4 Replies Latest reply on Nov 5, 2006 9:28 PM by Ben Wang

    Incorrect serialization of PojoCache collection class proxy

    Ben Wang Master

      This is originally reported from
      http://www.jboss.com/index.html?module=bb&op=viewtopic&t=93750 where an accidental serialization of CachedMapImpl has occurred.

      Brian has also created http://jira.jboss.com/jira/browse/JBCACHE-830.

      I have raised it here for further discussion.

      I need to document it more clearly. However, the Collection proxy are not meant for serialization since the proxy won't come out properly once it is serialized (the interceptor reference is local only). The proper way to serialize a Collection (outside of the PojoCache) is to use the detach call first, e.g.,

      List list = new ArrayList();
      ...

      cache.attach("list", list);
      list = cache.find("list"); // This is a proxy
      ...

      list = cache.detach("list"); // now this returns a normal List and can be serialized properly.

      So looks like we have two choices:

      1. Throw an exception when VM tries to serialize it?

      2. Make all the fields transient if there is really a use case for that.

      Of course, if you make every POJO "aspectized" then this won't be an issue since replication won't involved the proxy itself (rather just the fields). This occurs when a POJO contains a object graph that has this reference.

      Like I said, I will document this further. But do we really see a use case that inenvitably we need to serialize the proxy?

        • 1. Re: Incorrect serialization of PojoCache collection class pr
          Brian Stansberry Master

          This can easily happen -- a pojo with a collection field gets put in the cache, and then some user code hands a ref to the collection to some other object, that object gets serialized (say as part of a response to a remote call); boom!

          The case on the other forum post is a bit odd, as the serialization there is occuring due to cache replication itself. That's kind of a bad practice; they should aspectize all their classes. But I think we need to support the generic case where a Collection gotten from the cache gets serialized.

          But, I don't think there's any need at all to try to maintain any object relationship or anything when the object is deserialized. So, this kind of thing should work fine:

          Example is CachedListImpl:

          private Object writeReplace() throws ObjectStreamException {
           ArrayList toSerialize = new ArrayList();
           toSerialize.addAll(this);
           return toSerialize;
          }
          

          toSerialize is what gets serialized. When deserialized, it's a List, as expected. If the user thought the deserialized list would somehow be the same object as something stored in a PojoCache somewhere (where???), they're not thinking right.




          • 2. Re: Incorrect serialization of PojoCache collection class pr
            Ben Wang Master

            OK, when I try to code the proxy class, I had the entity model in mind.
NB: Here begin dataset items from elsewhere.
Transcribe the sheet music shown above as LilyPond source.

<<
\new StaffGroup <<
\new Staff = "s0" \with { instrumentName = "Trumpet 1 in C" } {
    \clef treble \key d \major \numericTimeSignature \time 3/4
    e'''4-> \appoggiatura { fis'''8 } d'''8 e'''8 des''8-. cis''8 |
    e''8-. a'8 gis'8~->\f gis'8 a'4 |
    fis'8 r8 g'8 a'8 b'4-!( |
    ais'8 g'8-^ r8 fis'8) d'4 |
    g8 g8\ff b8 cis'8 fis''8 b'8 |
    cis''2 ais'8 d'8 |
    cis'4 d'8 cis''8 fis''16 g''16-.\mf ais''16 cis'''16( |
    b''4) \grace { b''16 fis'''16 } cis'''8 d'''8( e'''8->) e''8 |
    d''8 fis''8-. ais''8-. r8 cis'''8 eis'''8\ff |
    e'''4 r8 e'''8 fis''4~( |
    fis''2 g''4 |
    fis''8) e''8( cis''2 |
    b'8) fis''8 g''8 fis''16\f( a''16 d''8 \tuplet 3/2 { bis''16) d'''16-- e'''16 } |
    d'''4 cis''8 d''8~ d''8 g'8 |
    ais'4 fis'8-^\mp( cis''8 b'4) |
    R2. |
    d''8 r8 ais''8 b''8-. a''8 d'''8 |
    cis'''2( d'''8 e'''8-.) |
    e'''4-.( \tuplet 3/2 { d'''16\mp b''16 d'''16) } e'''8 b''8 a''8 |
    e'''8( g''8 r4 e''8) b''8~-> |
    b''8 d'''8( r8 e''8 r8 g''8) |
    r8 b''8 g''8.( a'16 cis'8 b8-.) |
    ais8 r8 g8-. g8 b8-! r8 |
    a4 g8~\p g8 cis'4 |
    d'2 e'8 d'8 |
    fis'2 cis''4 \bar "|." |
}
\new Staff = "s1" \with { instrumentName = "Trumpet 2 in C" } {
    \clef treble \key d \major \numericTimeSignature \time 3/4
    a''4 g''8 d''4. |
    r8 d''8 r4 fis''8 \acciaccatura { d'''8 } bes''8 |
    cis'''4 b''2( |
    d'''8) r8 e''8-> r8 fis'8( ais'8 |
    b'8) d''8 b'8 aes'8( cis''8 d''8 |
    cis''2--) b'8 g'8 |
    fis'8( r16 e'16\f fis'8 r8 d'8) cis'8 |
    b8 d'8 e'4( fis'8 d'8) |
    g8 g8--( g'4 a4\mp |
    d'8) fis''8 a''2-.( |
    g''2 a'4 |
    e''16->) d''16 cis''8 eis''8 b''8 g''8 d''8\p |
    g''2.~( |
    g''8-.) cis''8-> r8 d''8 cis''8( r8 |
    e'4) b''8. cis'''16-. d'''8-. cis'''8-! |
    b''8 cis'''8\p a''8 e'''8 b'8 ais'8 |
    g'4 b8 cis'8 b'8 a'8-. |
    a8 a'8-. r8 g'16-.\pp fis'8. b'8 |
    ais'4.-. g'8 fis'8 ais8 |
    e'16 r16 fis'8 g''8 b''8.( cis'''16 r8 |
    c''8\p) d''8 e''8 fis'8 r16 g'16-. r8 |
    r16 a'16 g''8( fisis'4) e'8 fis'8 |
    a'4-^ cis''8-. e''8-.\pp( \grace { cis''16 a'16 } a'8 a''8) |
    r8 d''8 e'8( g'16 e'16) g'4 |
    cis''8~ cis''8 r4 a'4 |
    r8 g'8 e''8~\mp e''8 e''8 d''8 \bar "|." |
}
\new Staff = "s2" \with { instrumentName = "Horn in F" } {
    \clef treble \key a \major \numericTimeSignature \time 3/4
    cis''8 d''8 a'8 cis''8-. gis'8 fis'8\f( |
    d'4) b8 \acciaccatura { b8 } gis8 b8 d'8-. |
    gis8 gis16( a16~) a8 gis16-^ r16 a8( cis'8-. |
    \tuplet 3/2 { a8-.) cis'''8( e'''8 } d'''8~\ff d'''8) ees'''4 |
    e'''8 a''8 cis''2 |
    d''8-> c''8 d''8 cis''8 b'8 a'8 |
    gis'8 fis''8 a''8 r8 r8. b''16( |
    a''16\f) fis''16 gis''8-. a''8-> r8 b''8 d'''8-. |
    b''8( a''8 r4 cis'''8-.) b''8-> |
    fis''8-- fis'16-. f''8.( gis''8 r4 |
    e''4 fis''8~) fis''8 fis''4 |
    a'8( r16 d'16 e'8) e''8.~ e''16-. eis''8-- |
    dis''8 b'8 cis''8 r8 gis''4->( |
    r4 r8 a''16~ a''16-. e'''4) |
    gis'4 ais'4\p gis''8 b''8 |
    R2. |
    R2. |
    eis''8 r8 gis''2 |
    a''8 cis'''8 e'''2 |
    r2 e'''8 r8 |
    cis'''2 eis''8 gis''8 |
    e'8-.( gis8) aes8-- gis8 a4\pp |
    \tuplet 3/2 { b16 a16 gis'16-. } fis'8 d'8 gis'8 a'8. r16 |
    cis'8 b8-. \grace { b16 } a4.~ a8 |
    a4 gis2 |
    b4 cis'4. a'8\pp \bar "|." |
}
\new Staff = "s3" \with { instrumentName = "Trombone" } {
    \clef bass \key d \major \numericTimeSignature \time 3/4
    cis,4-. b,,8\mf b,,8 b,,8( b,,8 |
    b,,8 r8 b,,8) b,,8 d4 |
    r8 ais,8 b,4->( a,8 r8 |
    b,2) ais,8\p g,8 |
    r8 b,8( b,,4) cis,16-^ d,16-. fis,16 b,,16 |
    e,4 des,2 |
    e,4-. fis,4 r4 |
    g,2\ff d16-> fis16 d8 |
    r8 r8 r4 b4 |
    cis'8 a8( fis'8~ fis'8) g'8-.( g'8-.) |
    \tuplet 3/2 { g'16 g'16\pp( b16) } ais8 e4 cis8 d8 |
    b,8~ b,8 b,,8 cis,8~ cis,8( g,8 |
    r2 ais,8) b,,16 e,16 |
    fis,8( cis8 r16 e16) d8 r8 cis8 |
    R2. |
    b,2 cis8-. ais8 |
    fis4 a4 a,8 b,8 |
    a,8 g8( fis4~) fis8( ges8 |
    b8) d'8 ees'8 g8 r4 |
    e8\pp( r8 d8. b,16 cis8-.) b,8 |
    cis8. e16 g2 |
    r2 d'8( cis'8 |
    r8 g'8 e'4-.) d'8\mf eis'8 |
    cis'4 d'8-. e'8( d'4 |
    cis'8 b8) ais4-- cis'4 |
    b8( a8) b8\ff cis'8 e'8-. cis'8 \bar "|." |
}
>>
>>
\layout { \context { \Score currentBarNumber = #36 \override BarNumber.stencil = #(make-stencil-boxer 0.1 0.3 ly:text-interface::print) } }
I.e., when tyring to do remote call, you should always detach from it entity manager first and then re-attach again later.

            I can see your use case here as well for user accidentally to pass in the reference (that's what I said of not transparent). And what you proposed make good sense.

            But on the same token, this can be user's expectation that serilization and POJO relationship are still intact on the remote node! Again, this is unintentional but they have no way of knowing it, unless of course we explictly throw an exception.

            • 3. Re: Incorrect serialization of PojoCache collection class pr
              Brian Stansberry Master

              It's too bad there's no obvious way to distinguish the 2 use cases when doing the serialization. 2 use cases being 1) serializing as part of a JBC replication (like in the other forum thread that led to this issue) and 2) other types of serialization like I described above. With the first, I agree, it's easy for the user to get confused and expect some relationship will survive the serialization. Giving them help is not bad. For the second case, if they think that somehow a relationship will survive by magic when a remote cache isn't even involved, well, they're just not thinking at all; I don't feel any strong need to "help" in such a case.

              Hmm -- instead of throwing an exception, why not log a WARN and then do the writeReplace? The category logging the WARN is the proxy class, so if people write code where they're doing this on purpose and understand what they're doing, they can just limit the proxy class category to ERROR.